Charitable Trusts—Charitable trusts are established to benefit a particular charitable organization. Most charitable trusts are created as part of a larger estate plan to help lower or avoid certain estate and gift taxes. There are a number of different types of charitable trusts. One of the most common being the charitable remainder trust (CRT) which is often funded with tax-encumbered "income in respect of a decedent" (IRD) assets, such as IRA and 401(k) plans, thus helping to reduce the significant tax burdens of these retirement assets while providing a benefit to charity.
Special Needs Trust—A special needs trust is established to allow a person who receives government benefits due to a disability to qualify for certain "means tested" government benefits. Special Needs Trusts are permitted under the Social Security rules, but they must be set up in such a way that the disabled beneficiary cannot control the amount or the frequency of trust distributions. A Special Needs Trust allows a disabled person who is receiving government benefits to receive an inheritance or a gift without losing their eligibility for those benefits.

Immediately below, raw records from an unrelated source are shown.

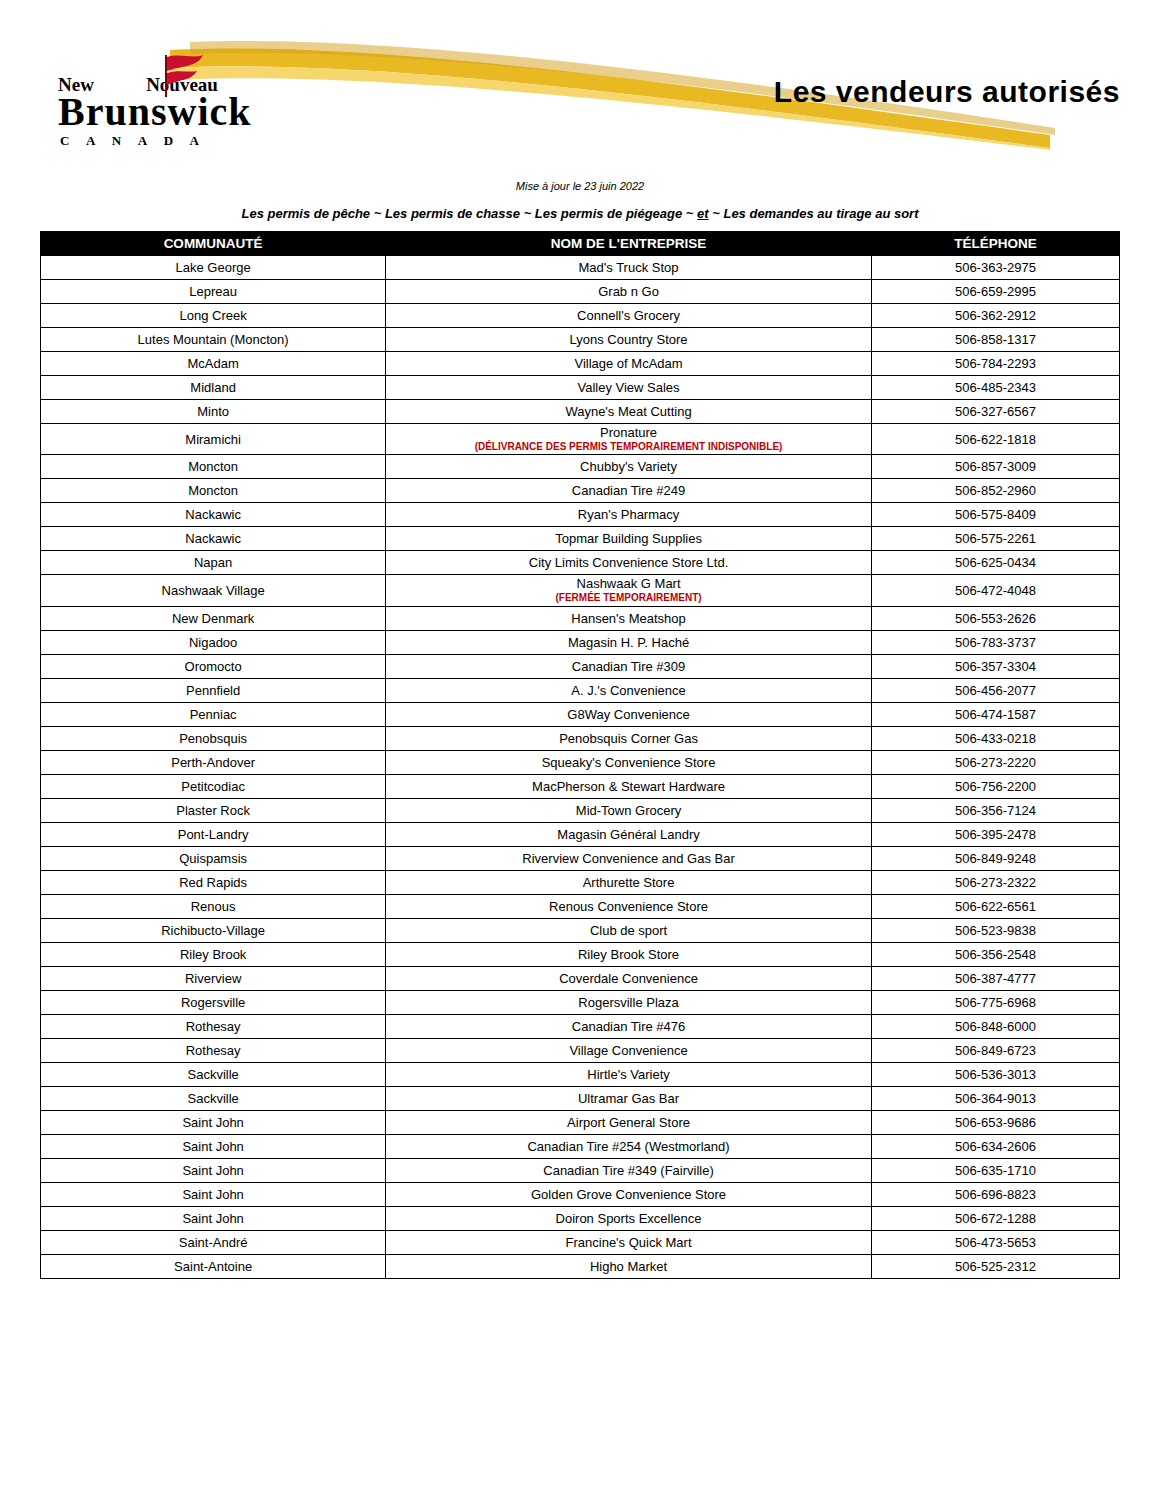New Nouveau
Brunswick
C A N A D A
Les vendeurs autorisés
Mise à jour le 23 juin 2022
Les permis de pêche ~ Les permis de chasse ~ Les permis de piégeage ~ et ~ Les demandes au tirage au sort
| COMMUNAUTÉ | NOM DE L'ENTREPRISE | TÉLÉPHONE |
| --- | --- | --- |
| Lake George | Mad's Truck Stop | 506-363-2975 |
| Lepreau | Grab n Go | 506-659-2995 |
| Long Creek | Connell's Grocery | 506-362-2912 |
| Lutes Mountain (Moncton) | Lyons Country Store | 506-858-1317 |
| McAdam | Village of McAdam | 506-784-2293 |
| Midland | Valley View Sales | 506-485-2343 |
| Minto | Wayne's Meat Cutting | 506-327-6567 |
| Miramichi | Pronature (DÉLIVRANCE DES PERMIS TEMPORAIREMENT INDISPONIBLE) | 506-622-1818 |
| Moncton | Chubby's Variety | 506-857-3009 |
| Moncton | Canadian Tire #249 | 506-852-2960 |
| Nackawic | Ryan's Pharmacy | 506-575-8409 |
| Nackawic | Topmar Building Supplies | 506-575-2261 |
| Napan | City Limits Convenience Store Ltd. | 506-625-0434 |
| Nashwaak Village | Nashwaak G Mart (FERMÉE TEMPORAIREMENT) | 506-472-4048 |
| New Denmark | Hansen's Meatshop | 506-553-2626 |
| Nigadoo | Magasin H. P. Haché | 506-783-3737 |
| Oromocto | Canadian Tire #309 | 506-357-3304 |
| Pennfield | A. J.'s Convenience | 506-456-2077 |
| Penniac | G8Way Convenience | 506-474-1587 |
| Penobsquis | Penobsquis Corner Gas | 506-433-0218 |
| Perth-Andover | Squeaky's Convenience Store | 506-273-2220 |
| Petitcodiac | MacPherson & Stewart Hardware | 506-756-2200 |
| Plaster Rock | Mid-Town Grocery | 506-356-7124 |
| Pont-Landry | Magasin Général Landry | 506-395-2478 |
| Quispamsis | Riverview Convenience and Gas Bar | 506-849-9248 |
| Red Rapids | Arthurette Store | 506-273-2322 |
| Renous | Renous Convenience Store | 506-622-6561 |
| Richibucto-Village | Club de sport | 506-523-9838 |
| Riley Brook | Riley Brook Store | 506-356-2548 |
| Riverview | Coverdale Convenience | 506-387-4777 |
| Rogersville | Rogersville Plaza | 506-775-6968 |
| Rothesay | Canadian Tire #476 | 506-848-6000 |
| Rothesay | Village Convenience | 506-849-6723 |
| Sackville | Hirtle's Variety | 506-536-3013 |
| Sackville | Ultramar Gas Bar | 506-364-9013 |
| Saint John | Airport General Store | 506-653-9686 |
| Saint John | Canadian Tire #254 (Westmorland) | 506-634-2606 |
| Saint John | Canadian Tire #349 (Fairville) | 506-635-1710 |
| Saint John | Golden Grove Convenience Store | 506-696-8823 |
| Saint John | Doiron Sports Excellence | 506-672-1288 |
| Saint-André | Francine's Quick Mart | 506-473-5653 |
| Saint-Antoine | Higho Market | 506-525-2312 |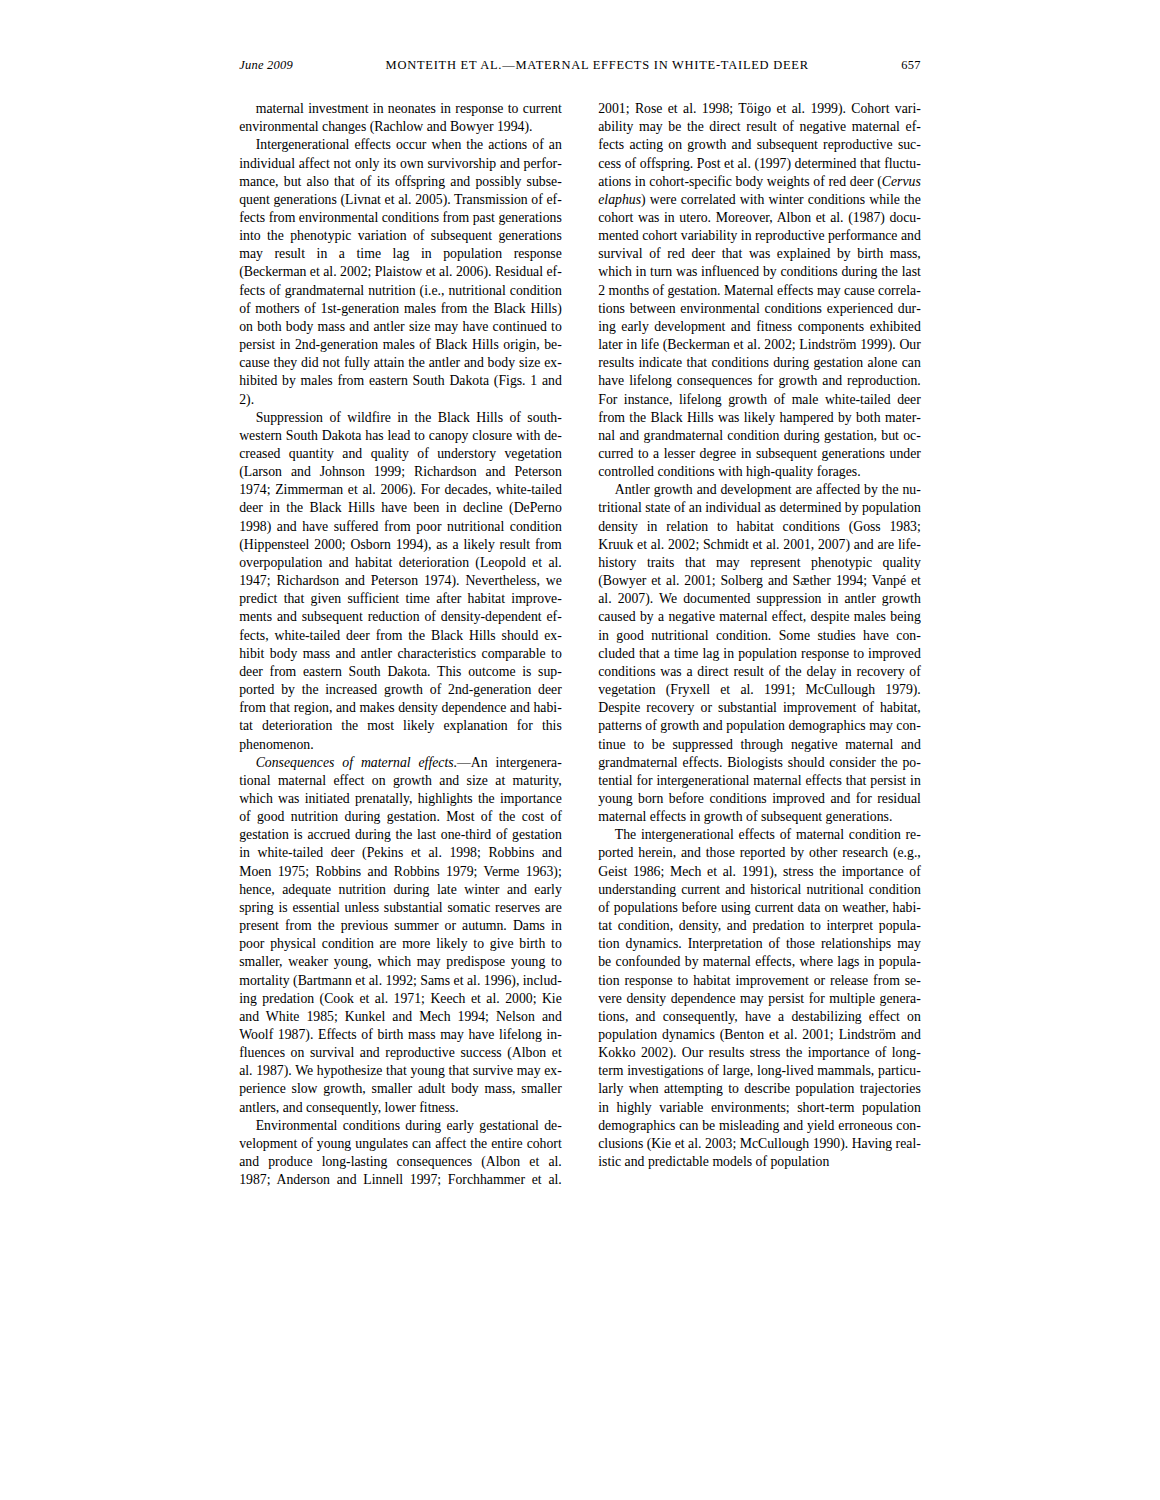June 2009 Monteith et al.—Maternal effects in white-tailed deer 657
maternal investment in neonates in response to current environmental changes (Rachlow and Bowyer 1994).
Intergenerational effects occur when the actions of an individual affect not only its own survivorship and performance, but also that of its offspring and possibly subsequent generations (Livnat et al. 2005). Transmission of effects from environmental conditions from past generations into the phenotypic variation of subsequent generations may result in a time lag in population response (Beckerman et al. 2002; Plaistow et al. 2006). Residual effects of grandmaternal nutrition (i.e., nutritional condition of mothers of 1st-generation males from the Black Hills) on both body mass and antler size may have continued to persist in 2nd-generation males of Black Hills origin, because they did not fully attain the antler and body size exhibited by males from eastern South Dakota (Figs. 1 and 2).
Suppression of wildfire in the Black Hills of southwestern South Dakota has lead to canopy closure with decreased quantity and quality of understory vegetation (Larson and Johnson 1999; Richardson and Peterson 1974; Zimmerman et al. 2006). For decades, white-tailed deer in the Black Hills have been in decline (DePerno 1998) and have suffered from poor nutritional condition (Hippensteel 2000; Osborn 1994), as a likely result from overpopulation and habitat deterioration (Leopold et al. 1947; Richardson and Peterson 1974). Nevertheless, we predict that given sufficient time after habitat improvements and subsequent reduction of density-dependent effects, white-tailed deer from the Black Hills should exhibit body mass and antler characteristics comparable to deer from eastern South Dakota. This outcome is supported by the increased growth of 2nd-generation deer from that region, and makes density dependence and habitat deterioration the most likely explanation for this phenomenon.
Consequences of maternal effects.—An intergenerational maternal effect on growth and size at maturity, which was initiated prenatally, highlights the importance of good nutrition during gestation. Most of the cost of gestation is accrued during the last one-third of gestation in white-tailed deer (Pekins et al. 1998; Robbins and Moen 1975; Robbins and Robbins 1979; Verme 1963); hence, adequate nutrition during late winter and early spring is essential unless substantial somatic reserves are present from the previous summer or autumn. Dams in poor physical condition are more likely to give birth to smaller, weaker young, which may predispose young to mortality (Bartmann et al. 1992; Sams et al. 1996), including predation (Cook et al. 1971; Keech et al. 2000; Kie and White 1985; Kunkel and Mech 1994; Nelson and Woolf 1987). Effects of birth mass may have lifelong influences on survival and reproductive success (Albon et al. 1987). We hypothesize that young that survive may experience slow growth, smaller adult body mass, smaller antlers, and consequently, lower fitness.
Environmental conditions during early gestational development of young ungulates can affect the entire cohort and produce long-lasting consequences (Albon et al. 1987; Anderson and Linnell 1997; Forchhammer et al. 2001; Rose et al. 1998; Töigo et al. 1999). Cohort variability may be the direct result of negative maternal effects acting on growth and subsequent reproductive success of offspring. Post et al. (1997) determined that fluctuations in cohort-specific body weights of red deer (Cervus elaphus) were correlated with winter conditions while the cohort was in utero. Moreover, Albon et al. (1987) documented cohort variability in reproductive performance and survival of red deer that was explained by birth mass, which in turn was influenced by conditions during the last 2 months of gestation. Maternal effects may cause correlations between environmental conditions experienced during early development and fitness components exhibited later in life (Beckerman et al. 2002; Lindström 1999). Our results indicate that conditions during gestation alone can have lifelong consequences for growth and reproduction. For instance, lifelong growth of male white-tailed deer from the Black Hills was likely hampered by both maternal and grandmaternal condition during gestation, but occurred to a lesser degree in subsequent generations under controlled conditions with high-quality forages.
Antler growth and development are affected by the nutritional state of an individual as determined by population density in relation to habitat conditions (Goss 1983; Kruuk et al. 2002; Schmidt et al. 2001, 2007) and are life-history traits that may represent phenotypic quality (Bowyer et al. 2001; Solberg and Sæther 1994; Vanpé et al. 2007). We documented suppression in antler growth caused by a negative maternal effect, despite males being in good nutritional condition. Some studies have concluded that a time lag in population response to improved conditions was a direct result of the delay in recovery of vegetation (Fryxell et al. 1991; McCullough 1979). Despite recovery or substantial improvement of habitat, patterns of growth and population demographics may continue to be suppressed through negative maternal and grandmaternal effects. Biologists should consider the potential for intergenerational maternal effects that persist in young born before conditions improved and for residual maternal effects in growth of subsequent generations.
The intergenerational effects of maternal condition reported herein, and those reported by other research (e.g., Geist 1986; Mech et al. 1991), stress the importance of understanding current and historical nutritional condition of populations before using current data on weather, habitat condition, density, and predation to interpret population dynamics. Interpretation of those relationships may be confounded by maternal effects, where lags in population response to habitat improvement or release from severe density dependence may persist for multiple generations, and consequently, have a destabilizing effect on population dynamics (Benton et al. 2001; Lindström and Kokko 2002). Our results stress the importance of long-term investigations of large, long-lived mammals, particularly when attempting to describe population trajectories in highly variable environments; short-term population demographics can be misleading and yield erroneous conclusions (Kie et al. 2003; McCullough 1990). Having realistic and predictable models of population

Estate Tax Trusts—There are a number of different trusts that can be used to reduce the income tax burden of an estate. One of the most common is the by-pass trust, which allows one spouse to leave money to the other spouse, while reducing the liability of the federal estate tax upon the death of the second spouse. Without a by-pass trust, the assets would pass to a spouse tax-free at the death of the first spouse, but when the surviving spouse dies, any assets over and above the federal estate tax exemption limit still would be taxable. A by-pass trust avoids this problem and can help reduce the federal estate tax burden by a significant amount.